Potato, Bean, and Yogurt Soup

Potato, Bean, and Yogurt Soup Recipe
Photo: Laurey W. Glenn; Styling: Lisa Powell Bailey
Try packing this soup warm or cold in an insulated container. The soup will retain its temperature (up to 4 hours hot; 6 hours cold), making it easy to store at your desk. The container's lid can double as a serving dish.

Yield:

Makes 8 1/2 cups (serving size: about 1 1/2 cups)

Recipe from

Southern Living

Recipe Time

Prep: 20 Minutes
Cook: 38 Minutes
Stand: 10 Minutes

Nutritional Information

Calories 305
Caloriesfromfat 0.0 %
Fat 6.7 g
Satfat 1.2 g
Monofat 4.3 g
Polyfat 1 g
Protein 14.9 g
Carbohydrate 49.7 g
Fiber 7.1 g
Cholesterol 0.4 mg
Iron 3.2 mg
Sodium 773 mg
Calcium 98 mg

Ingredients

6 cups diced red potatoes (about 4 medium potatoes)
1 cup chopped celery
1 cup grated carrot
2 tablespoons extra virgin olive oil
1 (16-oz.) can navy beans, rinsed and drained
1 1/2 teaspoons salt
1 teaspoon dried dill weed
1 teaspoon garlic powder
6 cups low-sodium chicken or vegetable broth
1/2 cup fat-free plain yogurt
Freshly ground pepper to taste

Preparation

1. Sauté first 3 ingredients in hot oil in a Dutch oven over medium heat 5 minutes. Add navy beans and next 3 ingredients, and cook, stirring often, 2 to 3 minutes. Add broth, and bring to a boil; reduce heat to low, and simmer, stirring occasionally, 20 to 30 minutes. Remove from heat; let stand 10 minutes.

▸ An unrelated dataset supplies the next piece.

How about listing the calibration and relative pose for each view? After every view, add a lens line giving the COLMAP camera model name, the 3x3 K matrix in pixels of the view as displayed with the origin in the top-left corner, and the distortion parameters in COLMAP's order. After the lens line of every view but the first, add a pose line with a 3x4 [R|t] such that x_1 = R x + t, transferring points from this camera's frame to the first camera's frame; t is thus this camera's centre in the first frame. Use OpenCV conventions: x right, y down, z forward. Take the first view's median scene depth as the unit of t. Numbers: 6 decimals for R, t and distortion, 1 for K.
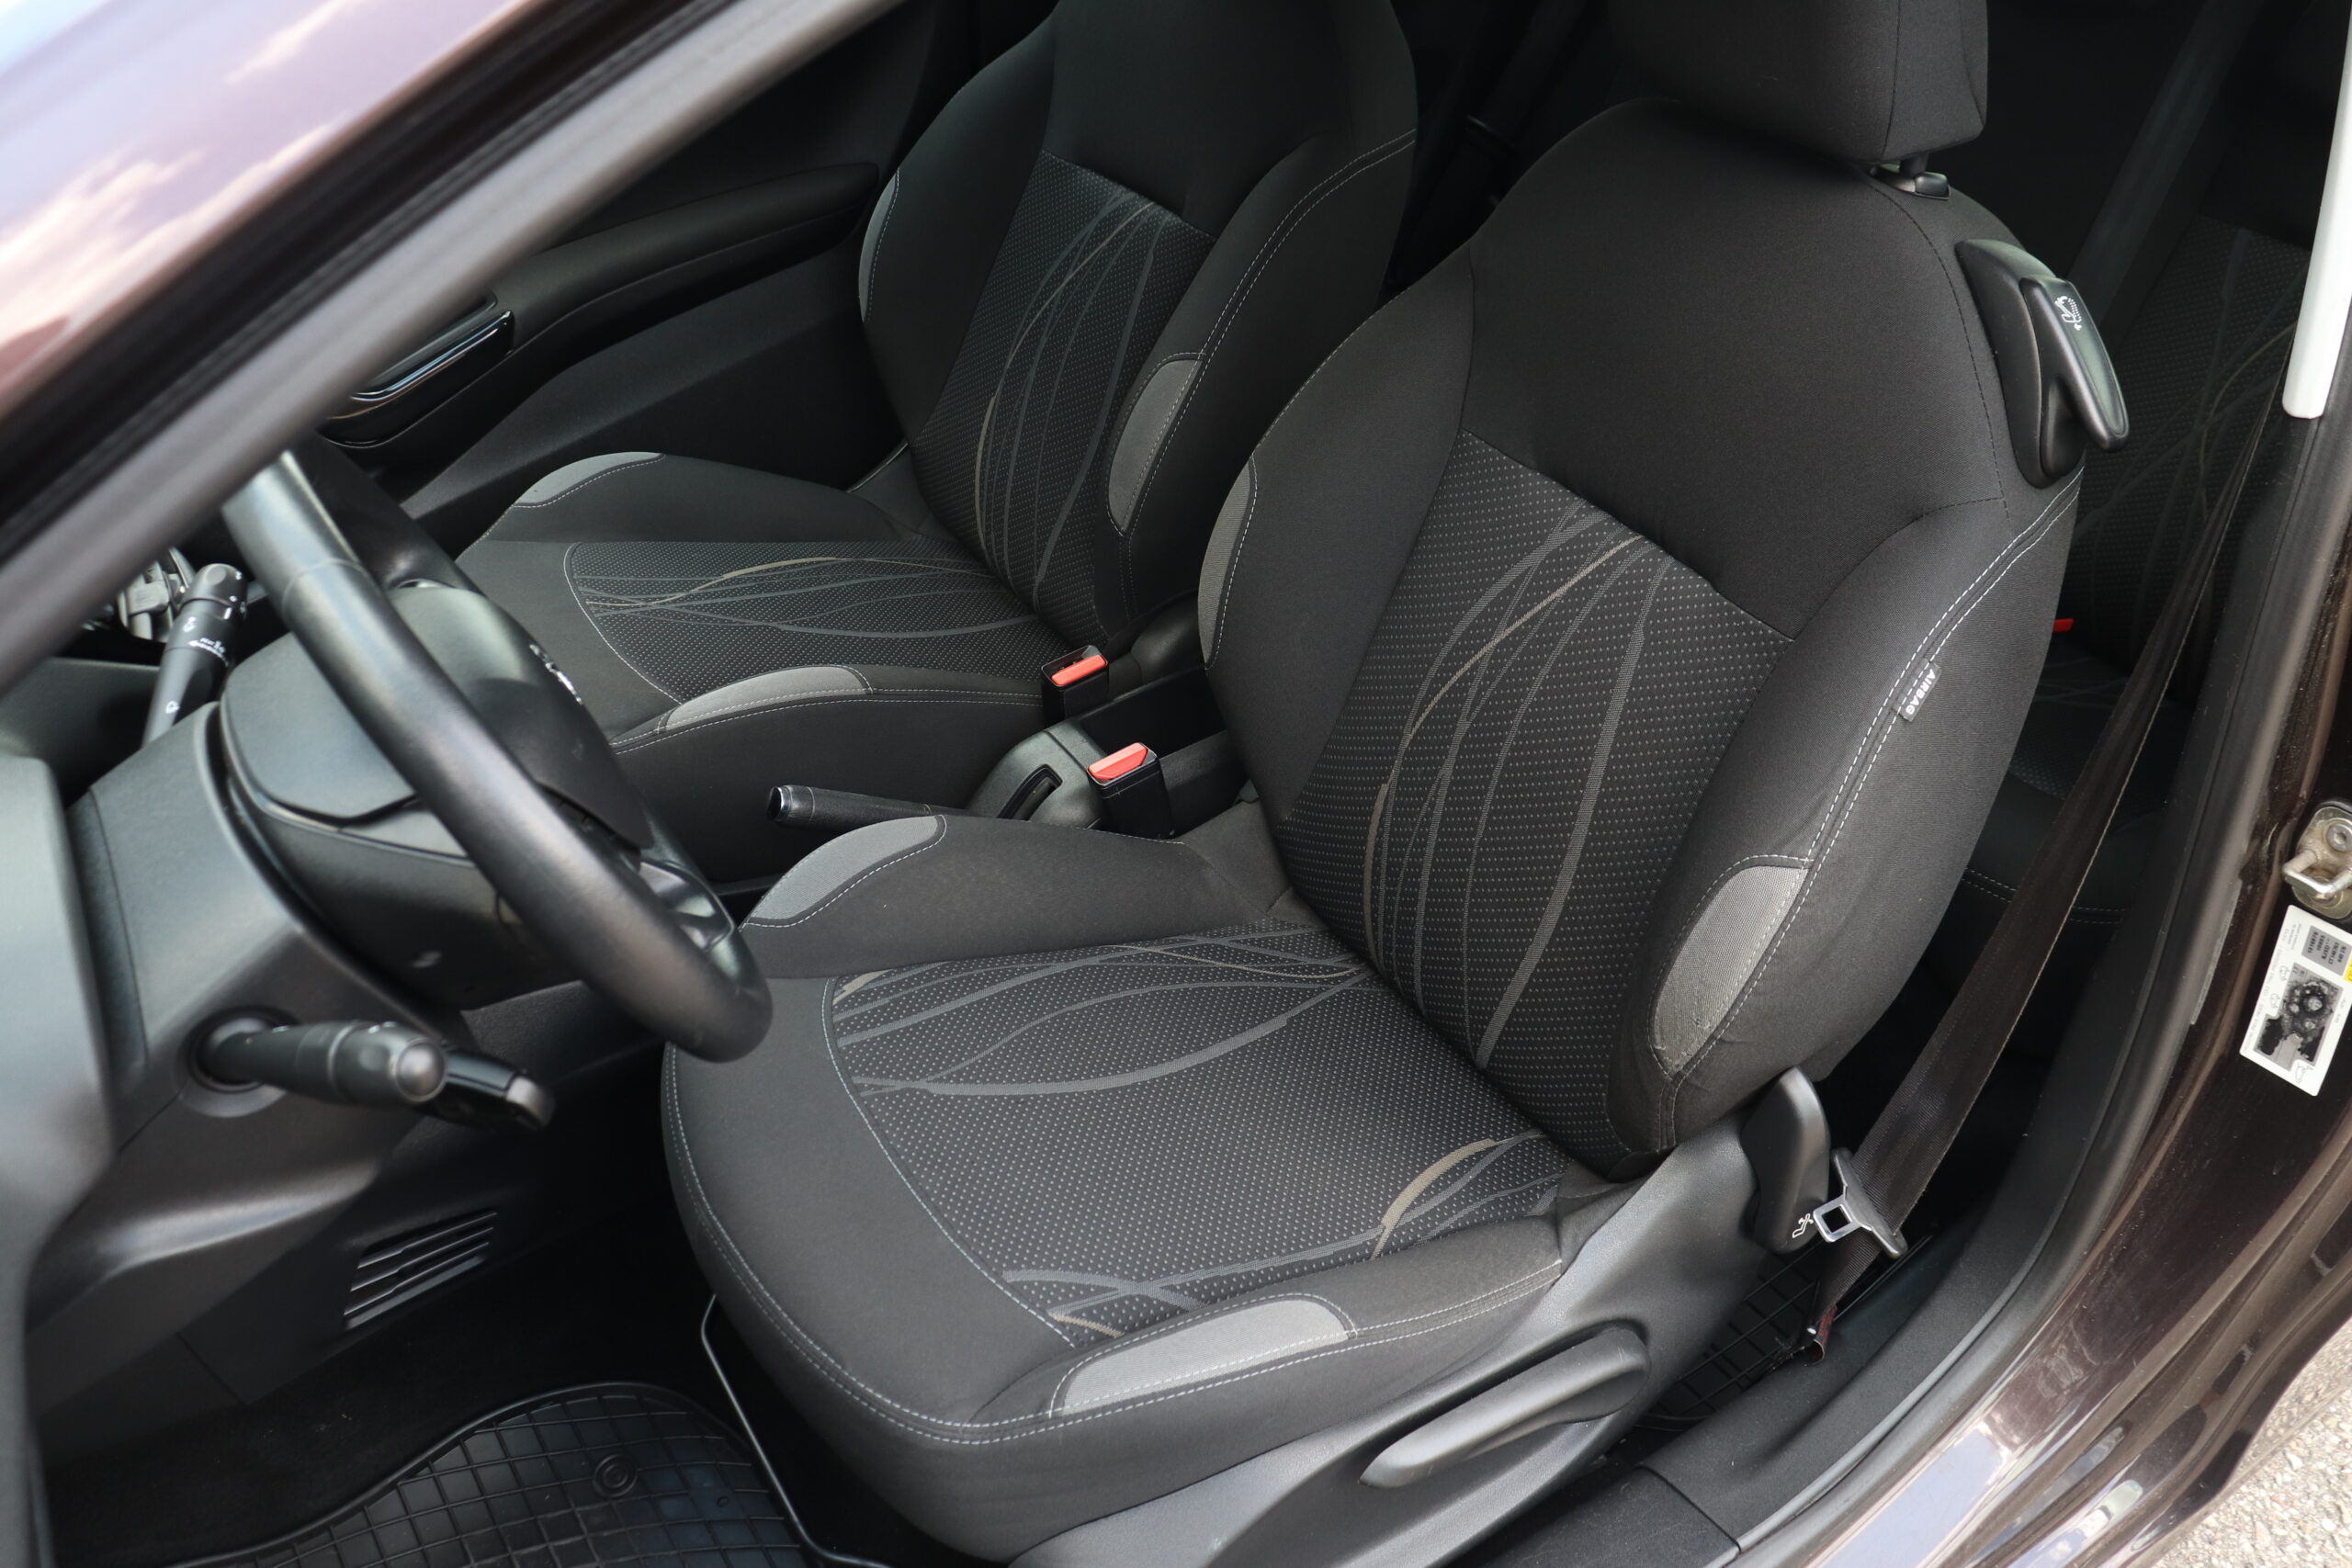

2. Transfer about 4 cups potato mixture to a food processor or blender using a slotted spoon. Process 30 seconds or until smooth, stopping to scrape down sides. Return pureed mixture to Dutch oven, stirring until blended. Stir in yogurt; season with pepper to taste. Serve warm or cold. Store in refrigerator up to 1 week.